# Get data using datahub catalog

datahub uri : [https://datahub.course.aiengineer.codex-platform.com/](https://datahub.course.aiengineer.codex-platform.com/)

In this notebook we want to access some data browsing the datahub catalog.

We should be able to see our chicago data in clickhouse, thanks to the [../Data_Platform_Foundation/1_empower_analysis_with_db_and_viz.ipynb](../Data_Platform_Foundation/1_empower_analysis_with_db_and_viz.ipynb) notebook

Let's verify that the data is in clickhouse before continuing

## 0.0 Prerequisite : chigago taxi data in clickhouse

In [None]:
#pip install pandahouse minio
import pandahouse as ph
import pandas as pd

In [None]:
### helper function for handle this python client
def write_clickhouse(query,connection):
    print(query)
    try:
        ph.read_clickhouse(query,connection=connection)
    except KeyError:
        print("Nothing to return")

In [None]:
##db name is firstname_lastname like your username but with "_" instead of "-"
dbname = ''#firstname_lastname
dbtable='chicago_taxi'
## connect with your dbname
connection = dict(database=dbname,
                  host='http://clickhouse-install.clickhouse.svc.cluster.local:8123',
                  user='admin',
                  password='B1gdata-demo')

In [None]:
# verifiy if the db exists
ph.read_clickhouse(f"show databases",connection=connection)

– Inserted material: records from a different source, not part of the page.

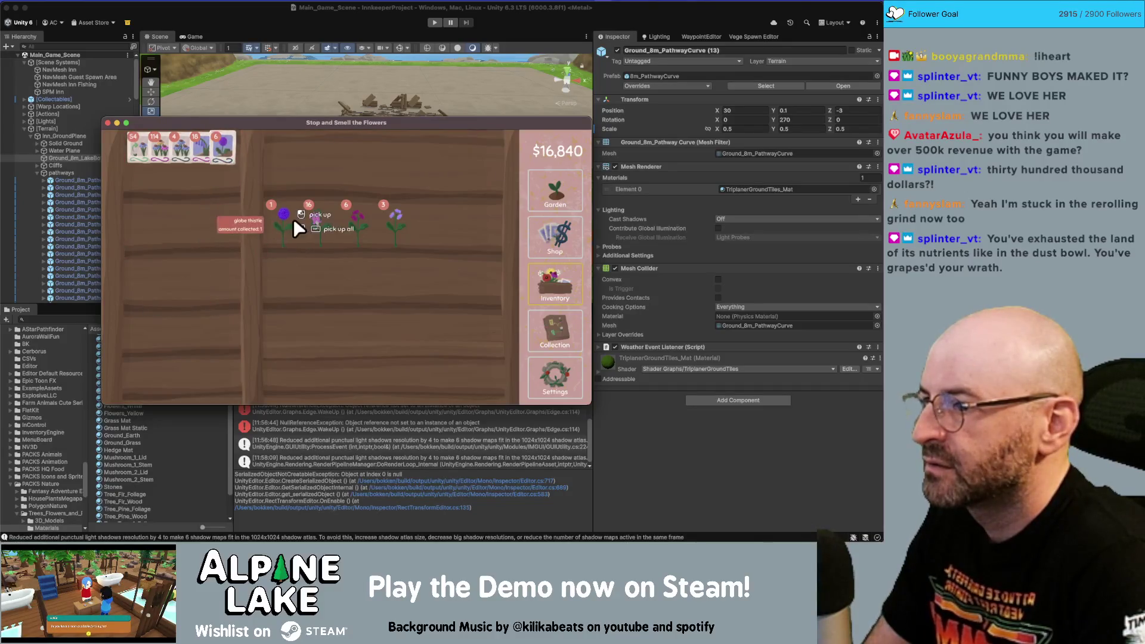
click(289, 219)
click(208, 216)
click(321, 219)
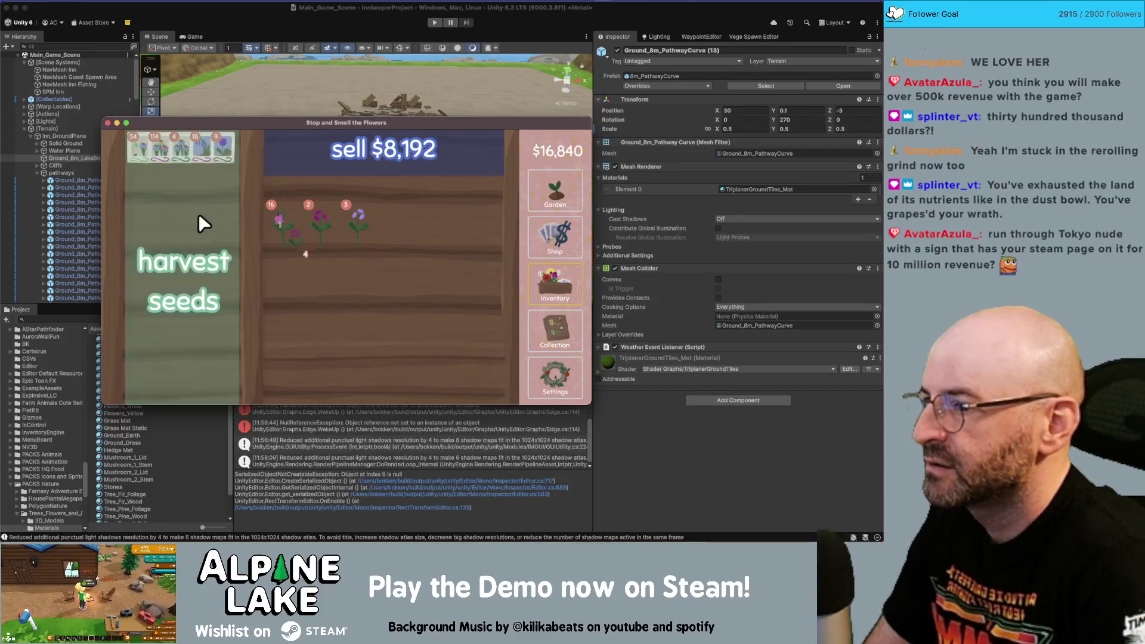
click(199, 214)
click(308, 217)
click(332, 143)
- Turn the blue ageratum into seeds and sow them in several empty plots
click(317, 214)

If you see your database, verify your dataset is present, if you can't see your database : go to 0.1, otherwise, go directly to 1.0

In [None]:
ph.read_clickhouse(f"select * from {dbname}.{dbtable} limit 5",connection=connection).head()

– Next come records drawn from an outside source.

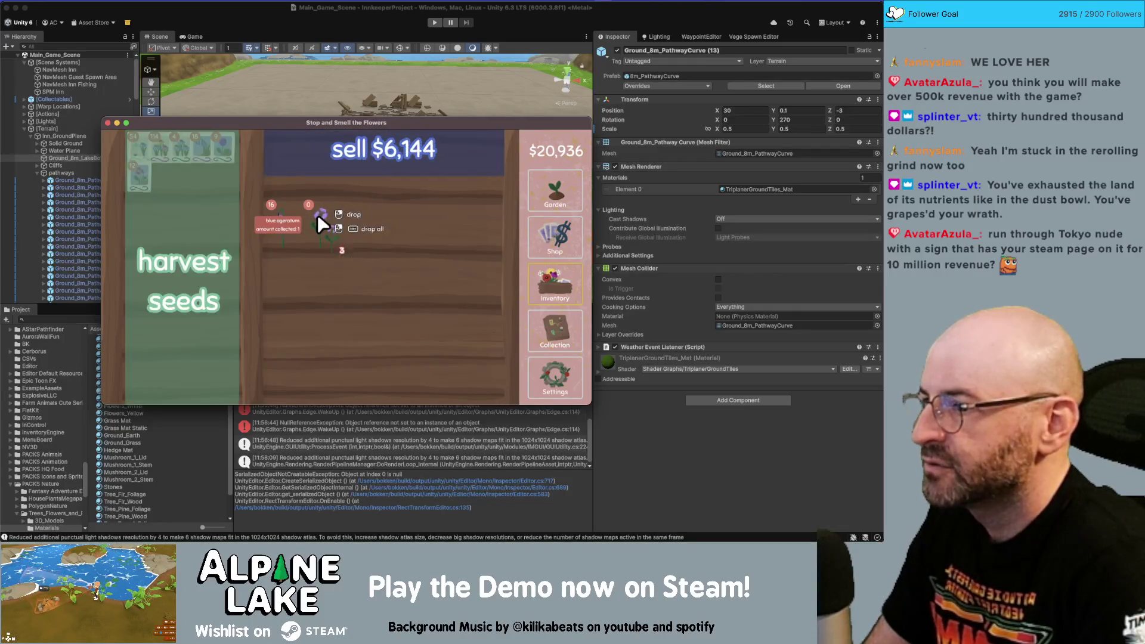
click(200, 215)
click(546, 204)
mouse_move(397, 356)
mouse_down()
mouse_move(306, 310)
mouse_move(125, 314)
mouse_move(412, 318)
mouse_move(190, 259)
mouse_up()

## 0.1 Recover taxi trips and push into clickhouse (if it is not already here)

In [None]:
# Get the dataset Taxi Trips as CSV
!curl --get 'https://data.cityofchicago.org/resource/wrvz-psew.csv' \
  --data-urlencode '$limit=10000' \
  --data-urlencode '$where=trip_start_timestamp >= "2023-01-01" AND trip_start_timestamp < "2023-02-01"' \
  --data-urlencode '$select=tips,trip_start_timestamp,trip_seconds,trip_miles,pickup_community_area,pickup_centroid_latitude,pickup_centroid_longitude,dropoff_community_area,fare,tolls,extras,trip_total' \
  | tr -d '"' > "./chicagodata/trip.csv"

In [None]:
#pip install pandahouse minio
import pandahouse as ph
import pandas as pd

In [None]:
## create your db name with your username but with "_" instead of "-"
dbname = ''#firstname_lastname

## The connection dict need a default database
connection = dict(database='default',
                  host='http://clickhouse-install.clickhouse.svc.cluster.local:8123',
                  user='admin',
                  password='B1gdata-demo')


write_clickhouse(f"create database {dbname}",connection)

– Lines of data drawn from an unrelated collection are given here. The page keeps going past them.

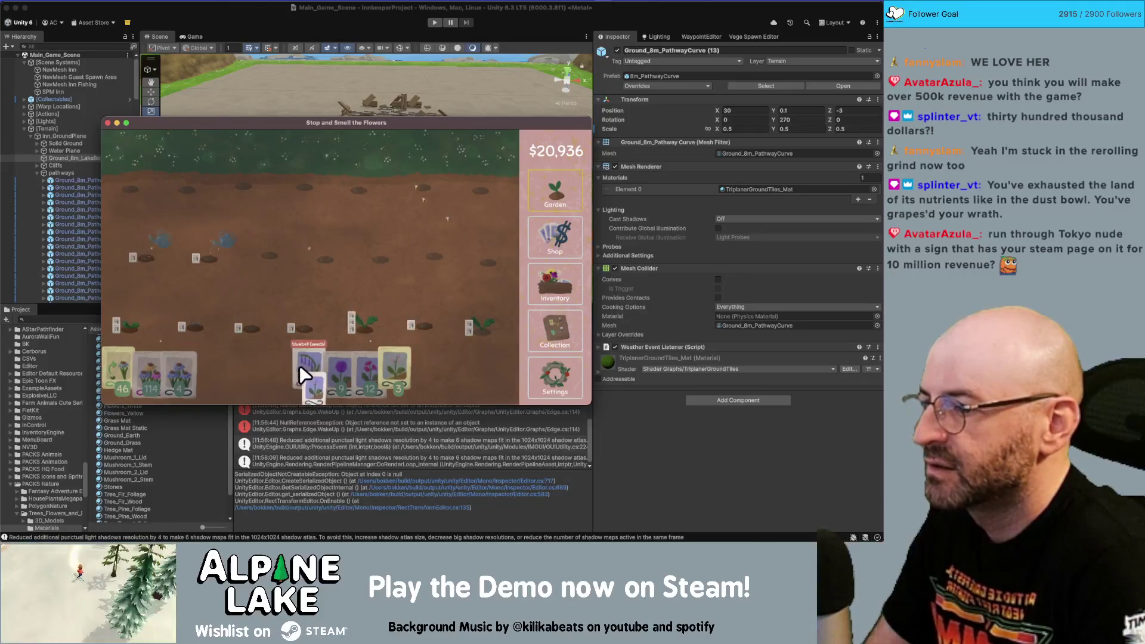
- Sow bluebell seeds along the top row and remaining plots, then show the inventory shelf
mouse_move(158, 369)
mouse_down()
mouse_move(144, 178)
mouse_move(432, 183)
mouse_move(358, 261)
mouse_move(198, 257)
mouse_move(295, 247)
mouse_move(345, 226)
mouse_up()
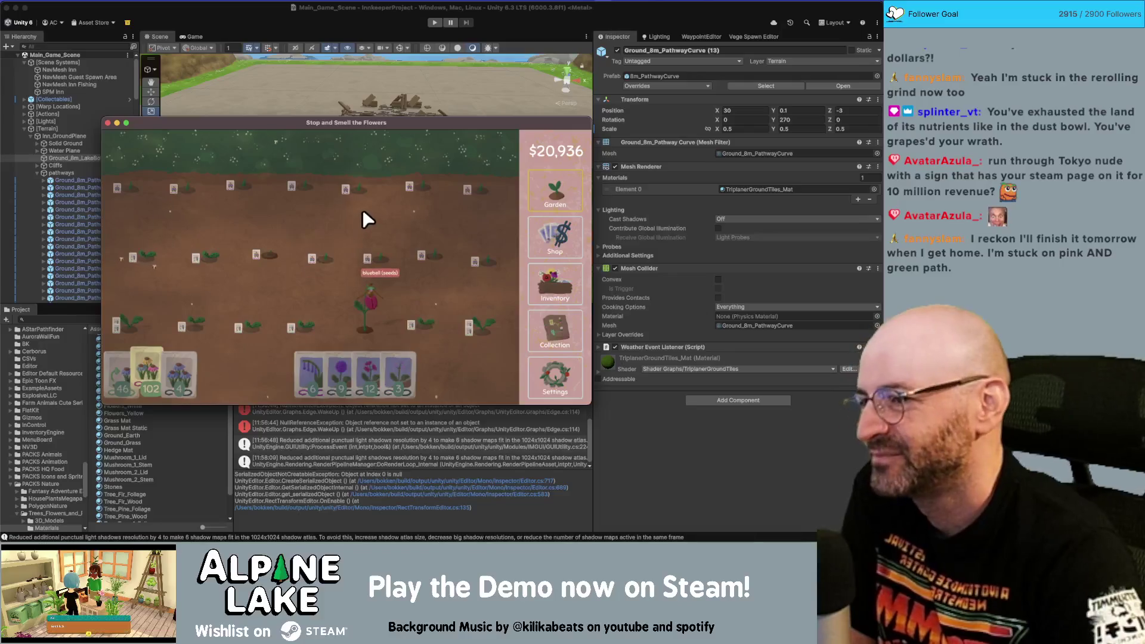
mouse_move(317, 359)
mouse_down()
mouse_move(232, 346)
mouse_move(254, 300)
mouse_move(173, 200)
mouse_move(245, 179)
mouse_move(478, 188)
mouse_move(273, 259)
mouse_move(249, 321)
mouse_move(487, 291)
mouse_move(133, 217)
mouse_move(483, 313)
mouse_move(151, 313)
mouse_move(485, 255)
mouse_move(240, 174)
mouse_move(198, 271)
mouse_move(498, 293)
mouse_move(129, 308)
mouse_move(236, 286)
mouse_move(370, 339)
mouse_move(452, 314)
mouse_move(385, 288)
mouse_move(366, 293)
mouse_move(377, 303)
mouse_move(355, 279)
mouse_move(340, 305)
mouse_up()
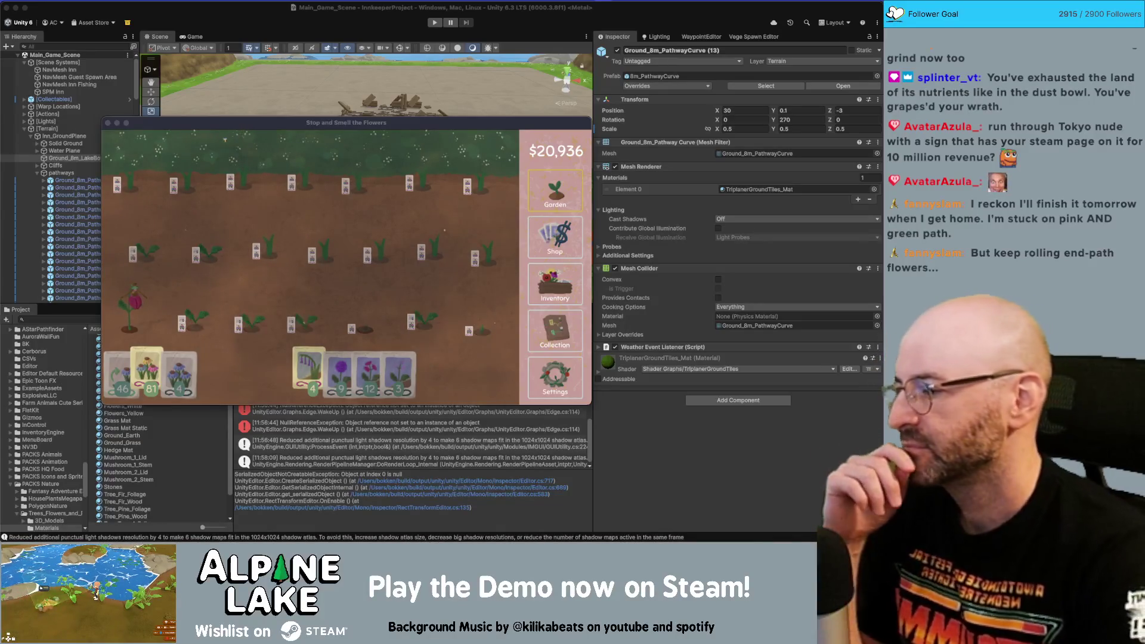
click(217, 332)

connection['database'] = f"{dbname}"

print(connection)

In [None]:
## get data
dbtable='chicago_taxi'
data = pd.read_csv("./chicagodata/trip.csv")
### select features
features = data[[
    "tips",
    "trip_start_timestamp",
    "trip_seconds",
    "trip_miles",
    "pickup_community_area" ,
    "dropoff_community_area" ,
    "fare",
    "tolls",
    "extras",
    "trip_total"
]]

In [None]:
### create table for inserting taxi trip dataset 
## Clickhouse table definition
# using the df informations, and clickhouse documentation write  the create table statement
taxitable = f"""
CREATE TABLE {dbname}.{dbtable}
(
    `tips` Float32,
    `trip_start_timestamp` DateTime,
    `trip_seconds` Float32,
    `trip_miles` Float32,
    `pickup_community_area` Float32,
    `dropoff_community_area` Float32,
    `fare` Float32,
    `tolls` Float32,
    `extras` Float32,
    `trip_total` Float32
) 
ENGINE = MergeTree
PARTITION BY toYYYYMM(trip_start_timestamp)
ORDER BY trip_start_timestamp;
"""

In [None]:
write_clickhouse(taxitable,connection)


In [None]:
## We have to be compliant with the clickhouse date type. 
## we need to force '%Y-%m-%d %H:%M:%S'
## force the date format with the defined schema, using pandas
features["trip_start_timestamp"] = pd.to_datetime(data["trip_start_timestamp"]).dt.strftime('%Y-%m-%d %H:%M:%S')

In [None]:
### insert using the to_clickhouse function
ph.to_clickhouse(features, dbtable, index=False, chunksize=100000, connection=connection)

---

## 1.0 Browse UI to see our taxi trips dataset

![datahub](./images/datahub.png)

## 1.1 Create a transformation view on the data  

Here we want to create a view with only 1 week of data, and see the lineage on the catalog tool

In [None]:
dbview='chicago_data_oneweek'

In [None]:
### Create a view from chicago_taxi table
# this view will use only last week of available data
taxiview = f"""
CREATE view {dbname}.{dbview} as Select * from {dbname}.{dbtable}  where trip_start_timestamp >  (toDateTime('2023-02-01') - INTERVAL 7 DAY)
"""

In [None]:
write_clickhouse(taxiview,connection)

## 1.2 Create another view only on geo data

In [None]:
dbview='chicago_data_geo'

In [None]:
### Create a view from chicago_taxi table
# this view will use only last week of available data
geoview = f"""
CREATE view {dbname}.{dbview} as Select pickup_community_area, dropoff_community_area from {dbname}.{dbtable}
"""

In [None]:
write_clickhouse(geoview,connection)

### 1.3 Browse UI to get the lineage link between the table and the view

![lineage](./images/lineage.PNG)